В саду крестьяне под руководством одного из лакеев и проверяющего все работы в доме дворецкого устанавливали шутихи и фейерверки для предстоящей огненной феерии. Садовники же спешно подрезали лишние ветви, убирали лишние детали в цветниках партера, чтобы ничто не нарушало гармонию созданного их искусными руками великолепия.

В белой кухне усадьбы и вовсе царил дикий шум и суета под руководством прибывшего из Москвы вместе с барином повара, которого уважительно величали Лаврентием Никифорычем. Тот был из дворовых графини да стал господином ныне над дворней — получил выучку поварскому искусству аж в Английском клубе, отчего его покорно слушалась даже бывшая господская повариха, уступившая ему свой пост в кухне и ставшая ему в помощь. Но даже знания и мастерство не помогали повару ныне унять свое волнение — шутка ли, впервые за три года ужин на пять десятков персон!

Во флигеле тоже царила тишина, но она была полна не молчаливой суеты, а безмятежности. Тихо посапывал, раскинув руки в стороны, маленький Сашенька, как обычно сбросив с себя легкое покрывало. Спала, положив голову на спинку кресла, Пантелеевна, убаюкивающая своего питомца и сама утомившаяся по жаре.
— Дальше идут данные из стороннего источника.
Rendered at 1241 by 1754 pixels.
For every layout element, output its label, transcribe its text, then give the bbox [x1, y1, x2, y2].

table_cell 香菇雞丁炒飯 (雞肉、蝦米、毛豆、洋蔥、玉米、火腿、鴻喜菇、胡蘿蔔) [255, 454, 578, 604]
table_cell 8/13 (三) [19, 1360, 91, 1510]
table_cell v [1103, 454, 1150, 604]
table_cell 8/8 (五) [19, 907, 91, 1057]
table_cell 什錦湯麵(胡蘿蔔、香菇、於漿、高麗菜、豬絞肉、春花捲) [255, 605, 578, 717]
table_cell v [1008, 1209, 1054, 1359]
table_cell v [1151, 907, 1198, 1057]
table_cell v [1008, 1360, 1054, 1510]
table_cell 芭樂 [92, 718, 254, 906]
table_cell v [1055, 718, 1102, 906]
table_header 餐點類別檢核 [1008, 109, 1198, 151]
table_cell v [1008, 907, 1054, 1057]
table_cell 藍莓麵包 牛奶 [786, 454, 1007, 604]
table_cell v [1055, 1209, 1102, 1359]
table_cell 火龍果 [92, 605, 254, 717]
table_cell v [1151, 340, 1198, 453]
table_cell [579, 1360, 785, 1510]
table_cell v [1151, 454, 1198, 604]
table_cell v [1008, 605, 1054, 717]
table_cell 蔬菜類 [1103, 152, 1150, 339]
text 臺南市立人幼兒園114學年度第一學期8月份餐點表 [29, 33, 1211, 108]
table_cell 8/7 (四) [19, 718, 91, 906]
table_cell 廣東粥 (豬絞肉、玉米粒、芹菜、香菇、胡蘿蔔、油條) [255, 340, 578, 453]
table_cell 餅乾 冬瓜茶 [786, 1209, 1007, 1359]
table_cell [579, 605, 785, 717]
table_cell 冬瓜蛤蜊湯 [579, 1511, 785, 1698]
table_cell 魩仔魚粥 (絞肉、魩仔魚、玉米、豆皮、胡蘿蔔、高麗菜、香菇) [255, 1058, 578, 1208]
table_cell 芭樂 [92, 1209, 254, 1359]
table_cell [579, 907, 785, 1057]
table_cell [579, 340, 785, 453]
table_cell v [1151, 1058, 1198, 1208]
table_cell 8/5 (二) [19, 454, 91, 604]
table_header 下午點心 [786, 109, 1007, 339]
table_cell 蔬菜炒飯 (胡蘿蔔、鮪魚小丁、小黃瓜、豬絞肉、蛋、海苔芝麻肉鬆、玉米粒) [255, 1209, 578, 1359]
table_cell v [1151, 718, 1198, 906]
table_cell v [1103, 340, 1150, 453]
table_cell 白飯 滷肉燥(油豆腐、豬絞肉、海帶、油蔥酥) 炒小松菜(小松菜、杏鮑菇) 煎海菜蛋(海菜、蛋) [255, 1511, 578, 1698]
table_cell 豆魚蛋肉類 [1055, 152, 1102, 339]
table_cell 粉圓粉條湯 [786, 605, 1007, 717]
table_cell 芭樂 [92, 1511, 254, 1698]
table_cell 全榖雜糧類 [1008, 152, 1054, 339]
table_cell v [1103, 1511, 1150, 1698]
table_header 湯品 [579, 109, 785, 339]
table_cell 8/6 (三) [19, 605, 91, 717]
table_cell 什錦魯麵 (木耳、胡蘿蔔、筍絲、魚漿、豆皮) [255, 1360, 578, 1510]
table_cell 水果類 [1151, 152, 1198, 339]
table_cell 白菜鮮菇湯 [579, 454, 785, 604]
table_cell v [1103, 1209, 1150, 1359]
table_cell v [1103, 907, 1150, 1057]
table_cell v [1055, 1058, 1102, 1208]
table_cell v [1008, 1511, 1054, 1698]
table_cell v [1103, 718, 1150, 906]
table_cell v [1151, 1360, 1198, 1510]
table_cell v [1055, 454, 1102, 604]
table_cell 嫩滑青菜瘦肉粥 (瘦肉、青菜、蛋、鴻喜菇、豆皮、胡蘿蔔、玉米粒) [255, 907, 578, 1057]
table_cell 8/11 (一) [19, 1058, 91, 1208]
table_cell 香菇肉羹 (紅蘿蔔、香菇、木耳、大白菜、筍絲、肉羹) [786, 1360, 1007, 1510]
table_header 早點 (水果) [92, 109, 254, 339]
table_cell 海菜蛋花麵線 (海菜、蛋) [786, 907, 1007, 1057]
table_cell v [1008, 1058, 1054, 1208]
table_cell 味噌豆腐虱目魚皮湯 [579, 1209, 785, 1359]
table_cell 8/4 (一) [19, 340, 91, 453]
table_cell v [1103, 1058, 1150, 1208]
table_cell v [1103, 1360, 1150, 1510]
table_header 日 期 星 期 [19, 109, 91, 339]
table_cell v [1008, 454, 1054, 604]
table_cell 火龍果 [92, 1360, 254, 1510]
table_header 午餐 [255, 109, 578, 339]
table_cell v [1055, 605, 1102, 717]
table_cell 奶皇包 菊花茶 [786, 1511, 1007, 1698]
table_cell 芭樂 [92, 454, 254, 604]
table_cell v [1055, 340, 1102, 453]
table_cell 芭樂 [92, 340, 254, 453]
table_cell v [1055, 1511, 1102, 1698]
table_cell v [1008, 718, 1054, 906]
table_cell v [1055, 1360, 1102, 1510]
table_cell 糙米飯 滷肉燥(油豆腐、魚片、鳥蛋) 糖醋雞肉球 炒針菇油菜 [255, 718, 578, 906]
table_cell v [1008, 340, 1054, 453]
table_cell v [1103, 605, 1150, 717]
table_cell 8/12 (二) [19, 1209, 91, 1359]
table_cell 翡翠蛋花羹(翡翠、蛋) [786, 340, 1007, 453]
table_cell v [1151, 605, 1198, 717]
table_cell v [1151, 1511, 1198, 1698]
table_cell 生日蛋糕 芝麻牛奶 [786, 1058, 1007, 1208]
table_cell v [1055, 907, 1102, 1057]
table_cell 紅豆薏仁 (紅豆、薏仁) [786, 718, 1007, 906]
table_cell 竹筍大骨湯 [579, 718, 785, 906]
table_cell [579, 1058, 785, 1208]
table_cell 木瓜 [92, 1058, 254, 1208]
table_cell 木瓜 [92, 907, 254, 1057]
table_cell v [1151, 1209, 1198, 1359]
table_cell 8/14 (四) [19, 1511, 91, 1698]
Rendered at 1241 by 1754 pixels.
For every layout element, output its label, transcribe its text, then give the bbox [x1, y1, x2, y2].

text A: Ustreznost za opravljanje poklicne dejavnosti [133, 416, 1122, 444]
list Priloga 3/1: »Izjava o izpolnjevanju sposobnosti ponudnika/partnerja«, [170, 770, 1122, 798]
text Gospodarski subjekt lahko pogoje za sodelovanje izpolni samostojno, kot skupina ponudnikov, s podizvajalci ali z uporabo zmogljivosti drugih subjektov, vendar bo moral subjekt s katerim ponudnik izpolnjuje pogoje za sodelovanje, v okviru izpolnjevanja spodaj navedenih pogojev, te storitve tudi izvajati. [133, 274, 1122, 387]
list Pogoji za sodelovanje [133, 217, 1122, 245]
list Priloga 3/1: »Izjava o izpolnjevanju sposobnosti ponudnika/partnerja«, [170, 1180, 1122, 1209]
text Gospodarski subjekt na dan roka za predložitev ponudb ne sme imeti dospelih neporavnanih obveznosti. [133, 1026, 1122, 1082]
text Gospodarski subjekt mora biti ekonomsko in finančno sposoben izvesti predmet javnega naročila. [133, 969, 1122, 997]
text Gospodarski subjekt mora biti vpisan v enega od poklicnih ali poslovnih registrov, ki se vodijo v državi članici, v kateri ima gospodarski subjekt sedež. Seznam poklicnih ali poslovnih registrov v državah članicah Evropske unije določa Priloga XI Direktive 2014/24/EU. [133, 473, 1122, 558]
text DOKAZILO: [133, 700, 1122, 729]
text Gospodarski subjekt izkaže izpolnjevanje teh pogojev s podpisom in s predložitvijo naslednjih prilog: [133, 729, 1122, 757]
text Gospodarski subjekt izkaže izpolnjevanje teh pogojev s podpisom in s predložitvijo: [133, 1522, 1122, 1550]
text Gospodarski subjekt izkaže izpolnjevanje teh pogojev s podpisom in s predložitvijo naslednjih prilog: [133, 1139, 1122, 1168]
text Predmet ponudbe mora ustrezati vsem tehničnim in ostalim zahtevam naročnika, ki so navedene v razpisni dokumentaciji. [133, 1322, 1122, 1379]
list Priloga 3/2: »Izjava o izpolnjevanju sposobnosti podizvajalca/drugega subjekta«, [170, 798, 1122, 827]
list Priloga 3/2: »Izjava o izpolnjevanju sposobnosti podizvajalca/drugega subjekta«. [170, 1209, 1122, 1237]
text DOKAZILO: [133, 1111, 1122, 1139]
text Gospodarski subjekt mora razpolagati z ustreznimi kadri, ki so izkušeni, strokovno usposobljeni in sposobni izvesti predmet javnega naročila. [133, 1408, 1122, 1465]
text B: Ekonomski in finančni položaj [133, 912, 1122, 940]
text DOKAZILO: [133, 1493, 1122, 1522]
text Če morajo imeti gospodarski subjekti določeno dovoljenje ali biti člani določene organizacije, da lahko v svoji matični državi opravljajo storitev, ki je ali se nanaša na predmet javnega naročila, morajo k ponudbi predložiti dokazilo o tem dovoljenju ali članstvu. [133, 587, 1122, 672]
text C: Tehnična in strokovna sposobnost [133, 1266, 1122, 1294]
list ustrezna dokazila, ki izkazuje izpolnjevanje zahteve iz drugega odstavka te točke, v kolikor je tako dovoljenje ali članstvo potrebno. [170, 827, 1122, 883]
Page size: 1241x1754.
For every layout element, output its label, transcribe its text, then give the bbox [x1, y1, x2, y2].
Она похрапывала периодически, и при этом тихом храпе Сашенька морщил недовольно лобик, вызывая улыбку у Анны. Она все-таки поправила его покрывало, понимая, что как только она выйдет за порог, тот сразу же его сбросит, и вернулась к себе, стараясь ступать неслышно по скрипучим половицам в коридоре.

— Мадам тетя ваша прислала отрубей миндальных, — встретила ее Глаша, уже замешивающая в невысокой мисочке глиняной грубоватую на ощупь кашицу, которой требовалось протереть и лицо, и шею, и часть груди и плеч. — Велела передать, что вы, барышня, чересчур потемнели на солнце за прошлые дни… негоже то!

Анна только плечами пожала, позволяя Глаше расстегнуть простенькое домашнее платье и, оставив только одну сорочку нижнюю на теле, тереть по коже эту кашицу из миндаля. Было довольно неприятно, а порой даже больно, но Анне даже нравилось сейчас это мучение. Оно заставляло забыть о том, что ей предстояло сделать нынче ночью. И о том, в чем обещалась тетке, если все пойдет не так, как она планировала, если она ошиблась. Нет, урона ее чести в том случае не будет… Оленин слишком благороден для того, но она будет знать. Знать, что все кончено, что сама… О, как найти слова для того разговора!